A delicious and healthier twist on traditional eggplant rollatini that skips deep frying while still delivering a cheesy and satisfying meal.
Prep Time 20 minutes
Cook Time 30 minutes
Total Time 50 minutes
Servings: 4 servings
Course: Dinner, Main Course
Cuisine: Italian
Calories: 280

Ingredients
  

For the Eggplant
  • 2 large eggplants Sliced lengthwise about half an inch thick
  • salt Salt for drawing out moisture Sprinkled on eggplant slices
For the Filling
  • 1 cup ricotta cheese Or substitute with cottage cheese for a lighter option
  • 1 cup mozzarella cheese Shredded
  • 1/2 cup Parmesan cheese Grated
  • 1 handful fresh spinach Chopped (optional)
  • 1 egg Beaten
  • to taste salt
  • to taste pepper
For the Sauce
  • 2 cups tomato sauce Can be homemade or store-bought

Method
 

Preparation
  1. Slice your eggplant lengthwise, about half an inch thick.
  2. Sprinkle slices with salt and let sit for 20 minutes to draw out bitterness.
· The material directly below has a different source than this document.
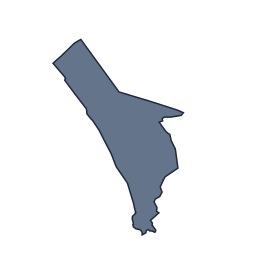 the district of Murgap, Mary, Turkmenistan, rotated 144°
{"feature_id": "10190150B75003432350729", "entity_name": "Murgap", "entity_type": "district", "adm_level": 2, "iso_a3": "TKM", "parent_name": "Turkmenistan", "parent_adm1": "Mary", "projection": "equal_earth", "projection_center": [61.783, 36.895], "detail": "fine", "context": "isolated", "style": "filled", "palette": "slate", "viewbox_px": 256, "rotation_deg": 144, "n_neighbors": 0, "source": "geoboundaries", "source_scale": "gbopen_adm2", "svg_char_len": 1416}
<svg xmlns="http://www.w3.org/2000/svg" viewBox="0 0 256 256"><g transform="rotate(144 128 128)"><path d="M77.4,113.3L94.8,137.1L114.1,162.5L114.1,173.8L114.1,203.7L114.1,215.7L114.1,227.4L118.5,227.9L121.8,228.1L131.7,226.6L136.8,226.0L139.6,225.5L147.5,224.8L150.6,224.4L149.1,205.9L149.5,205.6L149.4,204.8L151.1,203.9L150.9,185.5L150.4,167.9L152.9,163.5L152.6,157.0L152.2,154.9L152.7,143.0L154.7,130.6L156.7,117.1L160.1,104.3L160.3,103.6L160.8,84.4L161.0,83.7L161.0,83.3L168.1,63.0L169.8,59.5L171.4,55.0L171.9,55.1L172.2,54.5L176.3,53.9L177.9,52.2L180.1,47.0L180.8,47.0L181.8,44.9L181.2,43.0L180.8,41.7L180.5,41.4L178.8,39.6L178.7,39.5L178.4,38.9L177.8,38.0L177.8,37.8L177.8,35.8L179.3,33.2L179.1,33.2L175.2,32.7L173.2,34.3L171.2,33.7L171.1,33.3L171.0,32.0L169.1,30.6L169.0,30.3L167.6,27.9L167.4,27.9L166.9,28.0L165.6,29.0L165.5,34.1L165.6,35.3L164.3,36.6L164.2,36.8L164.0,39.9L164.0,40.1L154.9,41.0L153.7,41.1L152.9,41.2L153.6,43.1L153.9,43.8L151.4,46.5L150.3,52.9L147.8,54.5L142.7,53.9L138.1,56.1L137.1,59.6L136.7,61.1L136.6,61.4L127.0,66.7L113.8,66.3L111.2,66.2L103.6,80.3L102.0,83.3L101.5,86.5L100.5,92.4L100.3,92.8L97.9,98.3L98.0,98.5L98.9,100.5L99.1,101.6L99.3,102.4L99.4,103.2L99.4,114.1L99.4,114.4L97.9,114.0L95.8,113.4L95.3,114.6L94.8,115.5L94.6,115.5L92.3,115.5L87.2,111.8L79.8,108.0L78.4,107.4L77.5,106.9L74.2,107.8L74.3,108.0L77.4,113.3Z" fill="#64748b" stroke="#1e293b" stroke-width="1.5"/></g></svg>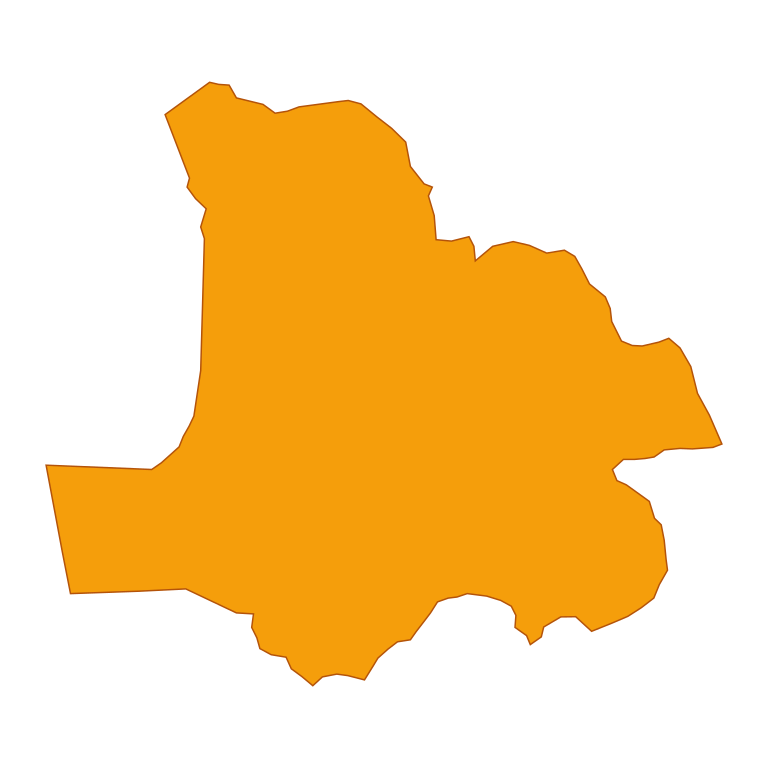 Uiraúna, Paraíba, Brazil
{"feature_id": "56859067B88987691440137", "entity_name": "Uiraúna", "entity_type": "district", "adm_level": 2, "iso_a3": "BRA", "parent_name": "Brazil", "parent_adm1": "Paraíba", "projection": "mercator", "projection_center": [-38.374, -6.502], "detail": "fine", "context": "isolated", "style": "filled", "palette": "amber", "viewbox_px": 768, "rotation_deg": 0, "n_neighbors": 0, "source": "geoboundaries", "source_scale": "gbopen_adm2", "svg_char_len": 1648}
<svg xmlns="http://www.w3.org/2000/svg" viewBox="0 0 768 768"><path d="M209.6,82.3L165.1,114.6L186.3,169.8L189.5,178.1L187.1,187.1L195.6,198.7L206.2,208.8L200.7,227.0L204.4,238.6L202.3,314.2L200.7,370.6L193.9,416.1L189.1,426.2L183.3,436.4L179.1,446.9L161.4,462.8L151.7,469.5L46.1,465.2L62.3,551.8L70.5,593.6L138.8,591.2L185.8,588.9L236.4,612.9L253.5,613.9L251.7,627.4L256.9,637.9L259.9,648.6L271.2,654.7L286.1,657.2L291.3,668.8L301.8,676.5L312.8,685.7L322.4,676.9L336.8,674.1L347.8,675.6L364.5,679.9L373.5,665.4L377.9,658.1L388.0,649.1L397.5,641.8L410.4,639.8L416.1,631.7L423.2,622.5L430.5,612.9L437.5,601.9L448.2,598.1L457.1,597.0L467.2,593.6L486.7,596.1L500.7,600.4L511.3,606.2L515.9,615.4L515.0,627.4L526.6,635.6L530.3,644.6L541.3,636.9L543.7,627.0L560.8,616.9L575.7,616.7L591.6,631.3L612.0,623.1L627.9,616.3L641.3,607.7L653.8,598.1L659.3,584.6L667.5,570.2L666.1,559.5L664.2,540.2L661.2,524.8L654.5,518.3L649.3,501.4L626.4,484.9L616.9,480.6L612.4,469.5L623.4,459.4L634.4,459.4L645.0,458.5L654.1,457.0L664.2,449.9L680.0,448.4L692.3,448.9L713.0,447.4L721.9,444.0L709.4,415.2L697.5,393.4L690.8,366.6L680.0,347.9L668.8,338.3L659.0,342.1L642.2,346.0L632.2,345.5L621.5,341.1L611.7,321.5L610.2,308.5L605.3,296.9L589.5,284.0L581.9,269.0L574.8,256.4L564.4,250.2L546.7,253.1L529.4,245.4L513.2,241.6L492.7,246.3L475.3,260.9L473.9,246.3L469.0,236.7L451.5,241.1L436.1,239.7L434.2,215.6L428.4,195.9L432.3,187.1L424.1,183.9L410.4,166.5L405.7,142.1L391.7,128.4L377.0,117.0L361.0,103.9L348.2,100.5L338.7,101.6L299.0,106.9L287.4,111.2L275.1,113.2L263.0,104.4L236.4,97.9L229.1,85.1L218.7,84.4L209.6,82.3Z" fill="#f59e0b" stroke="#b45309" stroke-width="1.5"/></svg>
Pat dry.
  3. In a bowl, mix together ricotta, mozzarella, Parmesan, spinach (if using), beaten egg, salt, and pepper until you have a thick filling.
  4. Preheat your grill or broiler and grill eggplant slices for 3-4 minutes on each side until soft.
Assembly
  1. Spoon the cheesy filling onto each slice of eggplant and roll them up.
  2. Line the rolled eggplant in a baking dish with sauce spread on the bottom.
  3. Pour more sauce on top and sprinkle with additional cheese.
Baking
  1. Bake until bubbly, about 25-30 minutes.

Notes

Eggplant Rollatini can be frozen. Use a freezer-safe dish, cover tightly, and defrost in the fridge overnight when ready to reheat. Microwave in a pinch, but oven reheating is recommended to maintain a crispy cheese top.